**Extract provided**
◆ ◆ ◆ ◆ ◆

If the data type is enumeration, then there is a controlled vocabulary linked to that field

• ControlledVocabulary: This is a compound element providing the description of the controlled vocabulary

◦ VocabularyElementID: element identifier of a unique element of the controlled vocabulary

◦ VocabularyElementDescription: description of the element

◦ OntologyTerm: element identifier is a compound field consisting of several sub-elements. For their description see above.

■ OntologyTermName

■ OntologyTermDescription

■ OntologyName

■ OntologyTermID

■ OntologyTermURL

■ OntologyTermQuality

We can therefore describe the elements of the metadata-metadata in the same terms as well, albeit that these may contain different elements depending on the schema. In the end we can describe the elements of the metadata-metadata-metadata in terms of themselves which then becomes the basis for the description of any metadata schema.

This is a standardized approach to describing metadata, in other words a standard metadata of metadata (data dictionaries). Because it can describe any metadata field in a standardized way, the schema is both flexible and standardized.

◆ ◆ ◆ ◆ ◆

**Rows**

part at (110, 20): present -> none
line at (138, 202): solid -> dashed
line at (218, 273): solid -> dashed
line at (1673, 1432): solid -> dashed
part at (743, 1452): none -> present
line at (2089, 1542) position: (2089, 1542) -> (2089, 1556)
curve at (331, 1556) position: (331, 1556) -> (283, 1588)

◆ ◆ ◆ ◆ ◆

**What is asked**
**a.** Please restate every line of the listing, changing "solid" to "continuous" wherever it occurs and leaving everything else untouched.
**b.** Go on with the passage on describing metadata schemas, starting after its final sentence.

**Replies**
**a.**
part at (110, 20): present -> none
line at (138, 202): continuous -> dashed
line at (218, 273): continuous -> dashed
line at (1673, 1432): continuous -> dashed
part at (743, 1452): none -> present
line at (2089, 1542) position: (2089, 1542) -> (2089, 1556)
curve at (331, 1556) position: (331, 1556) -> (283, 1588)

**b.**
Self-Describing Metadata

So, at the highest level of abstraction, we have a metadata schema that describes itself. We can use this schema to describe any metadata of metadata schemas that may contain additional elements. It is more intuitive and more self-contained than for instance the RDF schema (Dan Brickley and Guha, 2014). Besides describing the OIMS metadata schema, the self-describing OIMS schema can also be used to describe any other metadata schema. Besides describing already existing data dictionaries, OIMS can be used to describe for instance data entities and their relationships as well as ETL procedures.

In addition to the eight attribute attributes there is one more that we use, namely the attribute “//” in our JSON files which we use as a comment. This allows us to add user friendly information that is not needed by a machine parsing the metadata file.

For ontology terms we have mostly used the very complete and comprehensive NCI Thesaurus OBO Edition (http://www.obofoundry.org/ontology/ncit.html) accessed through the EMBL-EBI ontology look-up service (https://www.ebi.ac.uk/ols/index). In the OIMS approach multiple ontology terms can be attached to an attribute and this is expected to happen in next versions.

In the next subsections we provide a description of each of the elements of the self-describing metadata schema. For the description of the schema in JSON format, see the Supplementary Material: “data sheet 1.docx.” In Figure 2 we see a schematic diagram of the self-describing metadata schema.

FIGURE 2

Figure 2. Diagram of the self-describing metadata schema.

The description of the self-describing metadata is purposely done in a way that closely resembles the structured format underlying the schema instead of a more narrative-like approach. The importance is to provide the definitions of all the elements as highlighted in Figure 2.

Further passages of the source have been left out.